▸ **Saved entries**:
• • • • • • •

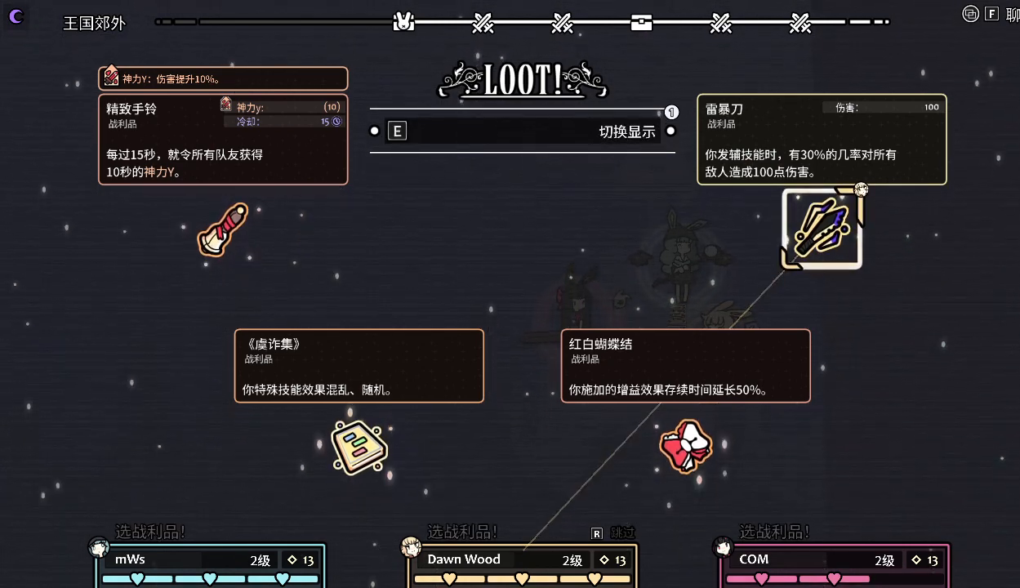
{"keys": [], "events": []}
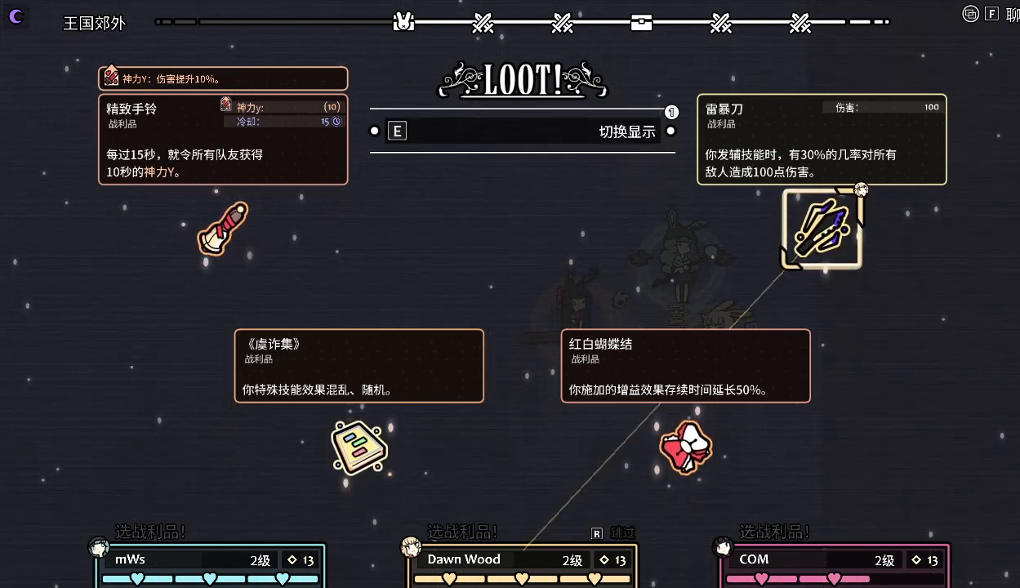
{"keys": [], "events": []}
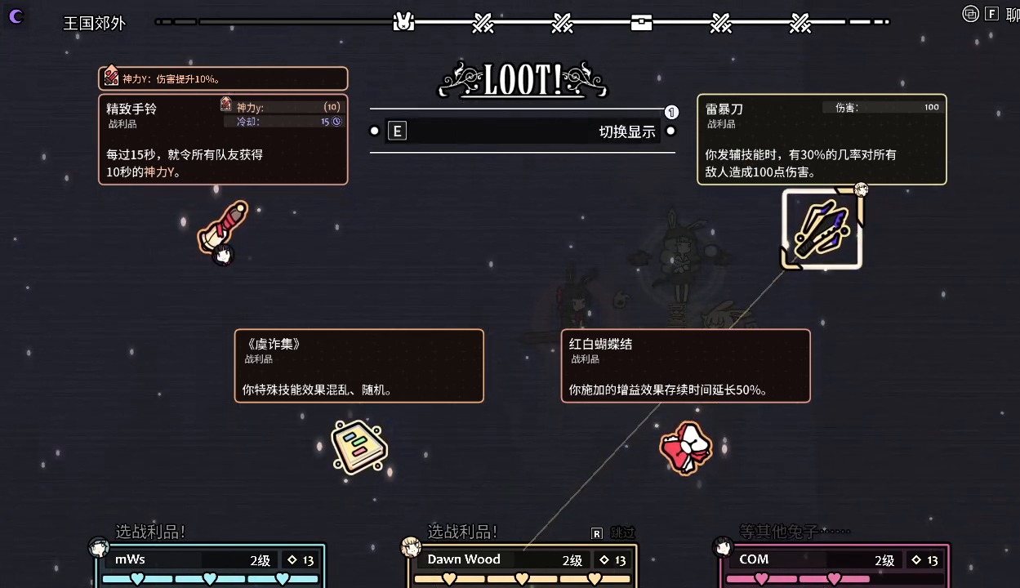
{"keys": [], "events": []}
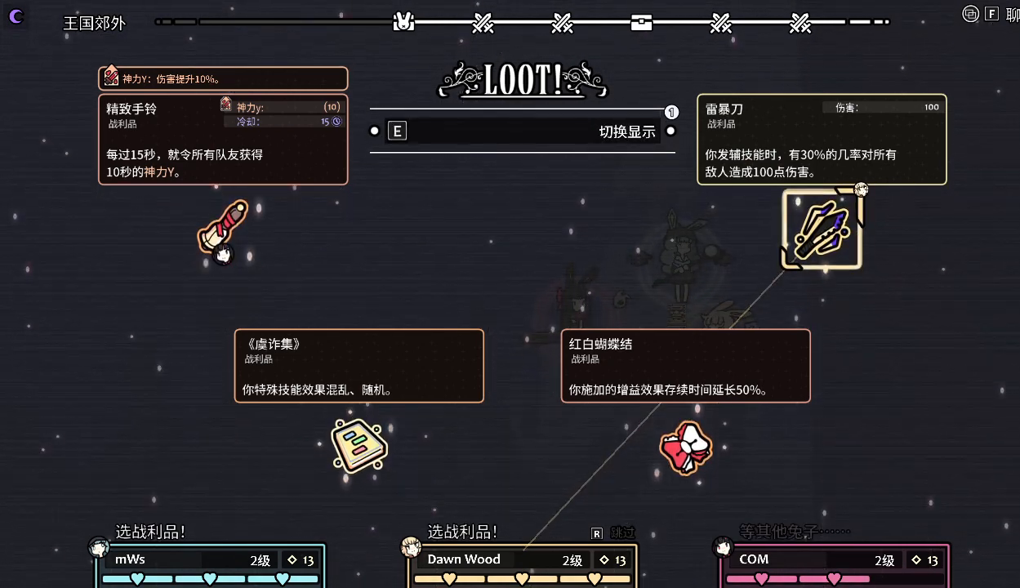
{"keys": [], "events": []}
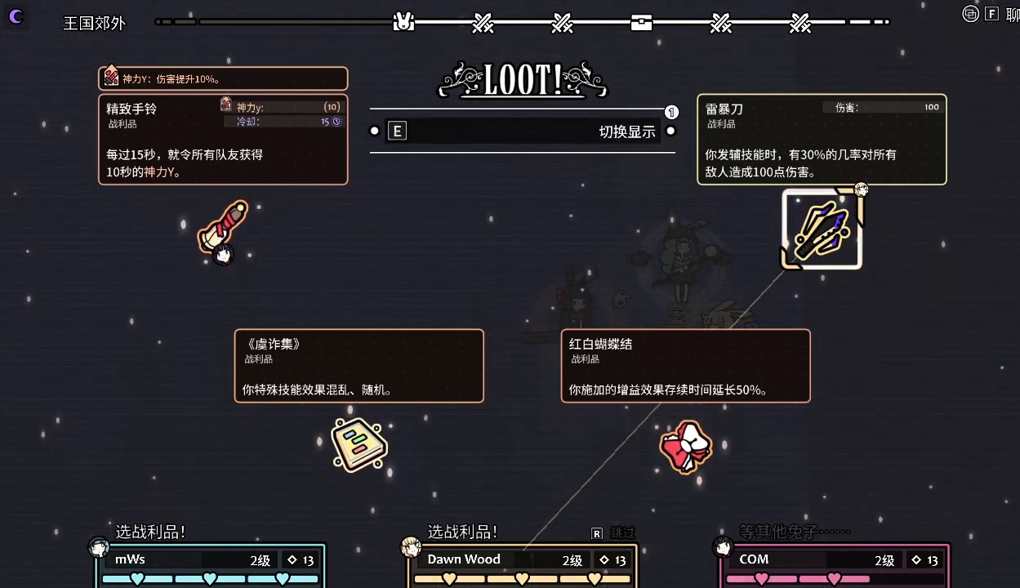
{"keys": ["s"], "events": [[467, "s", "down"]]}
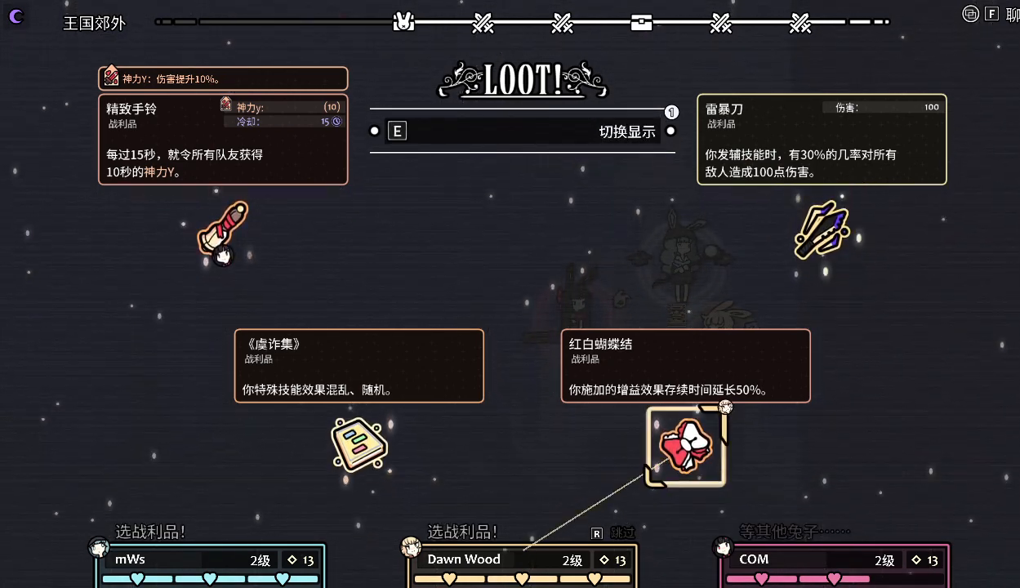
{"keys": [], "events": [[100, "s", "up"], [200, "d", "down"], [300, "d", "up"]]}
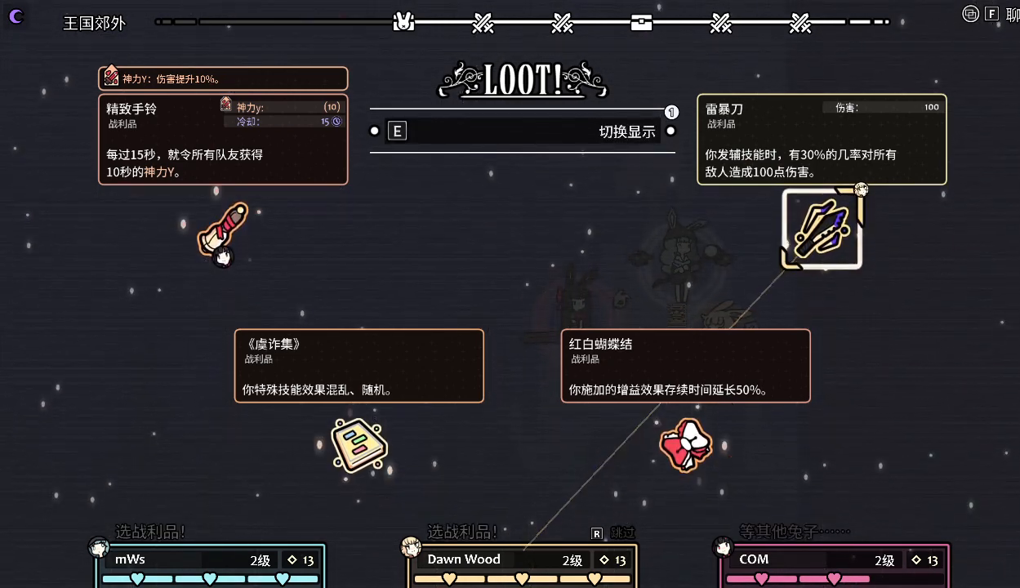
{"keys": [], "events": []}
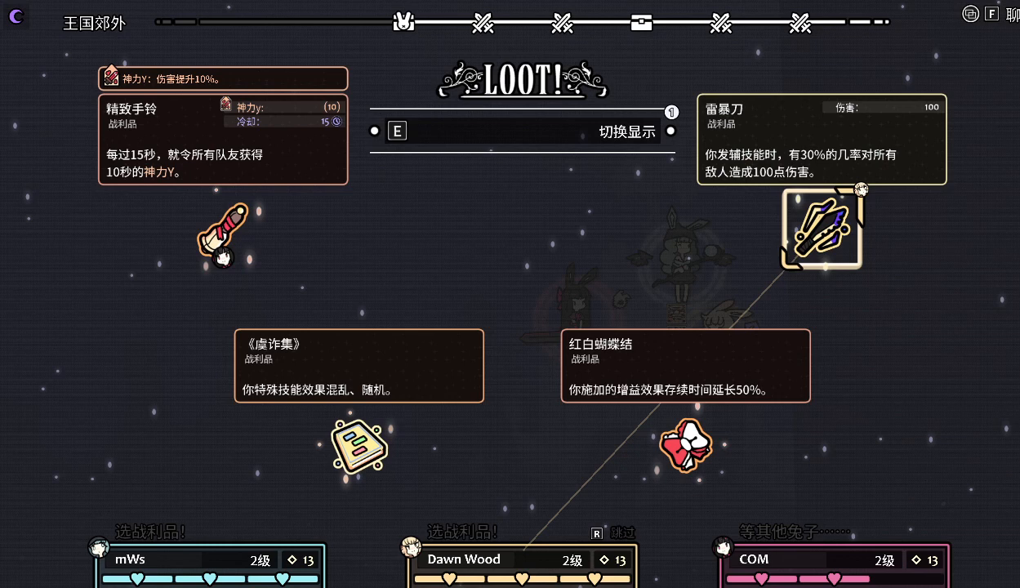
{"keys": [], "events": []}
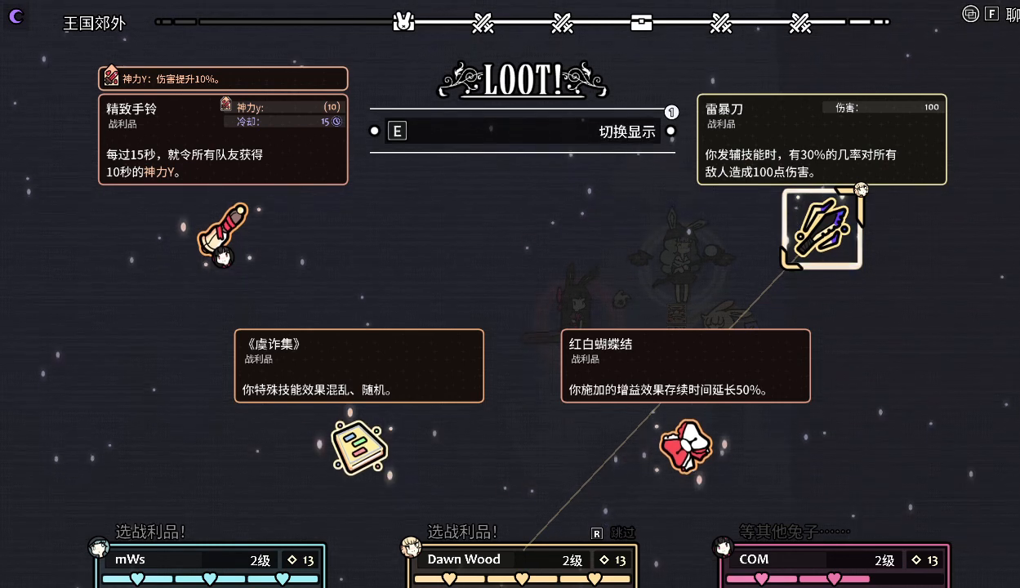
{"keys": ["z"], "events": [[500, "z", "down"]]}
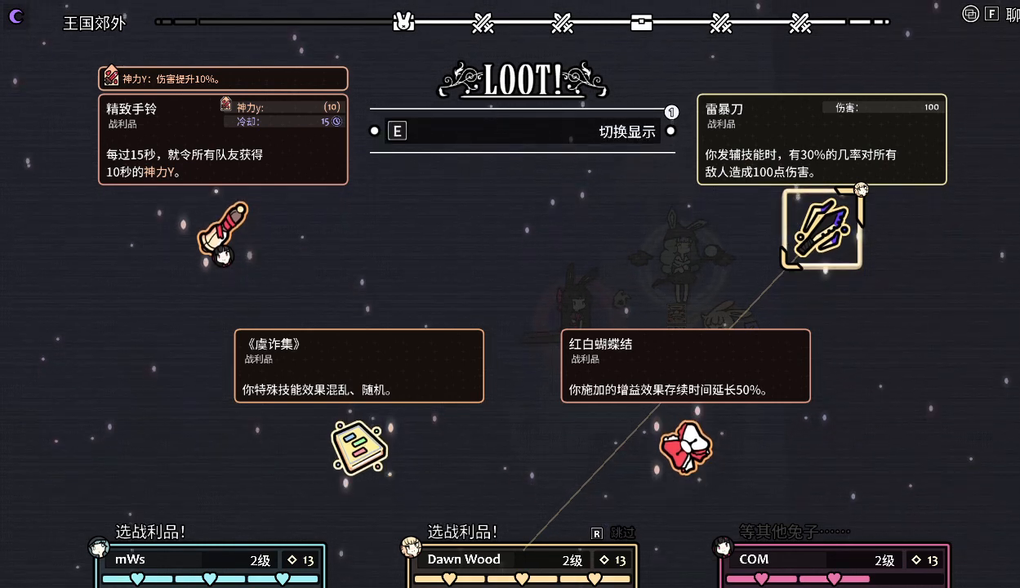
{"keys": [], "events": [[233, "z", "up"]]}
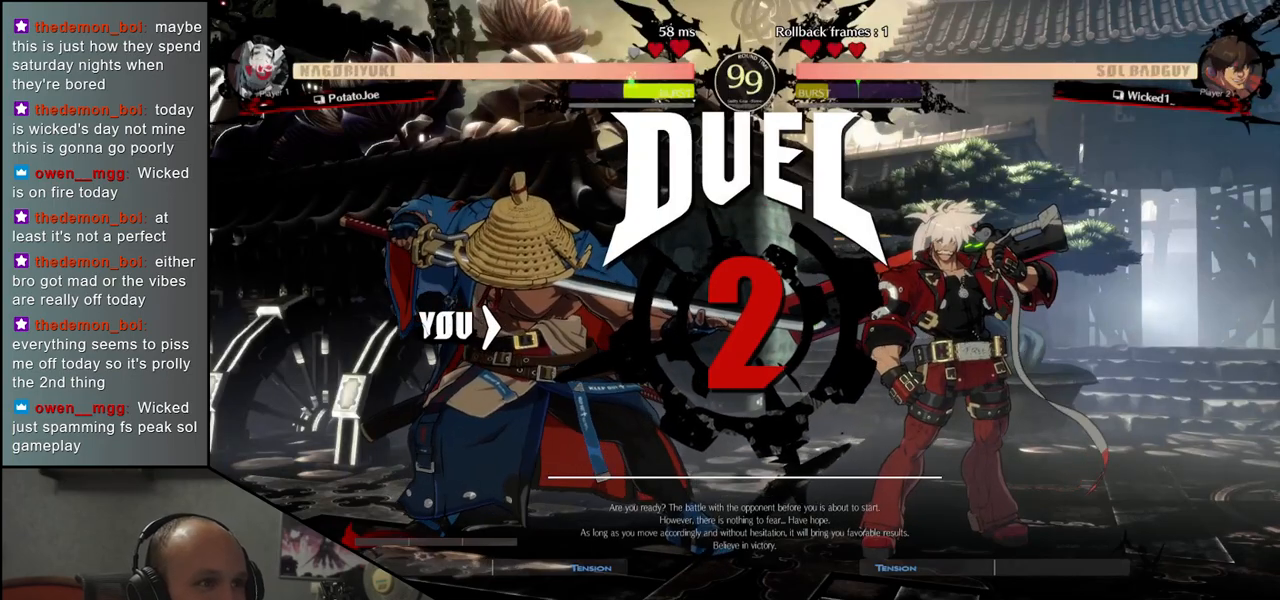
Gameplay with a controller (arcade stick); each line is a JSON object with the inputs held at the frame after it (dt_ms = milliseconds from this image to that frame). "events" lists button and stick changes between this image and that frame as [ms after this image, input, new state], when the widget could be followed in between. Not read: L3 R3 other_buttons.
{"dt_ms": 500, "buttons": [], "left_stick": "left", "events": []}
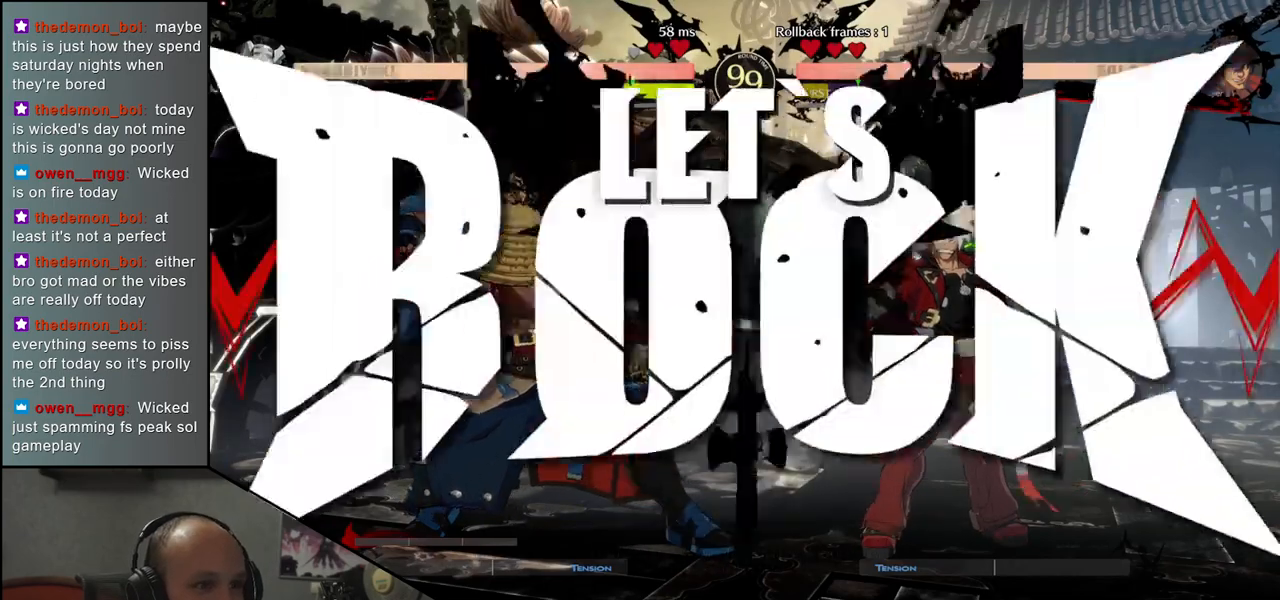
{"dt_ms": 500, "buttons": [], "left_stick": "left", "events": []}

• • • • • • •

▸ **WHAT IS REQUIRED**: Output each entry shown above exactly as it stands, with all pictures removed.

▸ **TASK OUTPUT**:
{"keys": [], "events": []}
{"keys": [], "events": []}
{"keys": [], "events": []}
{"keys": [], "events": []}
{"keys": ["s"], "events": [[467, "s", "down"]]}
{"keys": [], "events": [[100, "s", "up"], [200, "d", "down"], [300, "d", "up"]]}
{"keys": [], "events": []}
{"keys": [], "events": []}
{"keys": ["z"], "events": [[500, "z", "down"]]}
{"keys": [], "events": [[233, "z", "up"]]}
Gameplay with a controller (arcade stick); each line is a JSON object with the inputs held at the frame after it (dt_ms = milliseconds from this image to that frame). "events" lists button and stick changes between this image and that frame as [ms after this image, input, new state], when the widget could be followed in between. Not read: L3 R3 other_buttons.
{"dt_ms": 500, "buttons": [], "left_stick": "left", "events": []}
{"dt_ms": 500, "buttons": [], "left_stick": "left", "events": []}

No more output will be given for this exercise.